On Saturday a charity that I chair, responsible for raising funds to restore the oldest building in Brighton held its AGM. Professor Bruce Brown, pro Vice Chancellor of the University of Brighton spoke engagingly about the things that made Brighton special and its being a Super City of the future, according to an HSBC study, owing to its independence of spirit, an  ideal qualification for a thriving SME community.

But I was riveted by what Bruce said about the distant past, when few read and books were unusual, when buildings themselves were like “textbooks” – where pictures, sculptures and decorations all held great meaning and how old buildings, well restored and archived were “memory palaces”.  Google has its own value, of course. The internet allows us to find out how to make a bomb or deworm a cat but a memory palace it is not.

I am not nostalgic but the practical value of having people in a business who know where the bodies are buried and who know how to deal effectively with a crisis be it pandemic, flood or earthquake is immense. I’m not talking about spectators who, seeing a building collapse, are fondly reminded of Fred Dibnah – the TV steeplejack star and demolition expert of the 1990s. Practical memory means having an intuition so finely honed that it and not your brain instinctively helps you do the right thing when there’s no time to stop and think.

And we are placing perhaps too little value on memories and instincts seemingly wired  into an organisation which often determine how it behaves. It’s the expression “it’s in the woodwork” that determines how a Google, News International, BA or even political party behaves. Better to delve into the collective memory to understand it rather than try and brainwash it and hope it will change. Cultures don’t change that easily because of the collective memories that permeate them.
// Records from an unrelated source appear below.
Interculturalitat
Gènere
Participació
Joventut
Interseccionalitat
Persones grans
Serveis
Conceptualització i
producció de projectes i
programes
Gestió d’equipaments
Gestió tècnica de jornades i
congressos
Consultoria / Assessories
Having recently had a birthday and gloomily counting them forgive me if I reflect on the value of grey hairs. In Japan they give the wise, older executives “a seat by the window” so they can read their newspapers more easily but also because they are a constant resource of memories for others to use.

The current propensity to say in an age of change that the past is like an unwelcome anchor is wrong. We all need access to the past to avoid making the same mistakes and reinventing that same old wheel  which may be diverting to watch but is wasteful.